## TASK PROMPT
Reproduce verbatim the portion of the listing below that begins with the line containing "genus: Marchantia" and continues through the final line of the listing, including both ends.

_ _ _ _

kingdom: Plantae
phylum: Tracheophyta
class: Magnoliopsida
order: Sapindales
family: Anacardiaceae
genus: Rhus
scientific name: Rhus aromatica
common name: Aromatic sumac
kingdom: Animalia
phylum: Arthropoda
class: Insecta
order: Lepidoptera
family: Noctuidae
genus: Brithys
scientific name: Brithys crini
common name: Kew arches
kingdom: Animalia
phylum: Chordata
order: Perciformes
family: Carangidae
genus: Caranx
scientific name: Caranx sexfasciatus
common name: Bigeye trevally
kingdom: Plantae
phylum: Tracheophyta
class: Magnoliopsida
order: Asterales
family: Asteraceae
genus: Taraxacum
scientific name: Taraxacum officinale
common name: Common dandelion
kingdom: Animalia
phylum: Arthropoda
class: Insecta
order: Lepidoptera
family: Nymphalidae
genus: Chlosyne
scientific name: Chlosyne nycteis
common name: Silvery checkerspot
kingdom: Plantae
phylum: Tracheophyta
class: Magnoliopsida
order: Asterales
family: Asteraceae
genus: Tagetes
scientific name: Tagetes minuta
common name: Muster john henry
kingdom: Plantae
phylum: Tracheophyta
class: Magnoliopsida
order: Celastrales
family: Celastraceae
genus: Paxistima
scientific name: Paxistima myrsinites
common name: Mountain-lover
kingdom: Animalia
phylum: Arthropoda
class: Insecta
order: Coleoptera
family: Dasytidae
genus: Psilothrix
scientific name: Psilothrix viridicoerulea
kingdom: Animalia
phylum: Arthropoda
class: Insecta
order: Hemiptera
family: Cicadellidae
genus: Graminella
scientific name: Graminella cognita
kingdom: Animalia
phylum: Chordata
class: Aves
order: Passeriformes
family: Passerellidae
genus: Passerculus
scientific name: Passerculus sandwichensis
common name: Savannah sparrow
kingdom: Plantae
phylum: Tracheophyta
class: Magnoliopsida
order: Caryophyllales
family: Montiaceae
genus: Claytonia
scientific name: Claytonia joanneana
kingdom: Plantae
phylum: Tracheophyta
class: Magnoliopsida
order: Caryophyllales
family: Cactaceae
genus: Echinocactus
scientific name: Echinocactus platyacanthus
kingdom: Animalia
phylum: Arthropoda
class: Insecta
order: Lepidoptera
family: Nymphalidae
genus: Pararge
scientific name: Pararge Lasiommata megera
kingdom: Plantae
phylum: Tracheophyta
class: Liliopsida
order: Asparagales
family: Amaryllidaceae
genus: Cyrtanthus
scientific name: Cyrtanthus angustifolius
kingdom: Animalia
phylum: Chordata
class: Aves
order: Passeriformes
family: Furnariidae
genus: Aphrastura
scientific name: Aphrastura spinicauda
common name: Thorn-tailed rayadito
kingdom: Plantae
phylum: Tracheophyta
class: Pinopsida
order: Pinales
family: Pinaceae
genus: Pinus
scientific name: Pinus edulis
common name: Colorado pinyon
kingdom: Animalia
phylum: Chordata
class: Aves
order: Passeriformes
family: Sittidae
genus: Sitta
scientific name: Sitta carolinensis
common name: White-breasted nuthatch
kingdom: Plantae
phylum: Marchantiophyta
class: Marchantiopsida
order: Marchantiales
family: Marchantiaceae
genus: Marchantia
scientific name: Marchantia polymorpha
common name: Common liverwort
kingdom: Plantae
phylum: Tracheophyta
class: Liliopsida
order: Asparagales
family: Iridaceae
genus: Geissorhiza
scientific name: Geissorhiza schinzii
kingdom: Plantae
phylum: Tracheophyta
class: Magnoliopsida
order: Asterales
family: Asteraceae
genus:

_ _ _ _

## EXERCISE RESULT
genus: Marchantia
scientific name: Marchantia polymorpha
common name: Common liverwort
kingdom: Plantae
phylum: Tracheophyta
class: Liliopsida
order: Asparagales
family: Iridaceae
genus: Geissorhiza
scientific name: Geissorhiza schinzii
kingdom: Plantae
phylum: Tracheophyta
class: Magnoliopsida
order: Asterales
family: Asteraceae
genus:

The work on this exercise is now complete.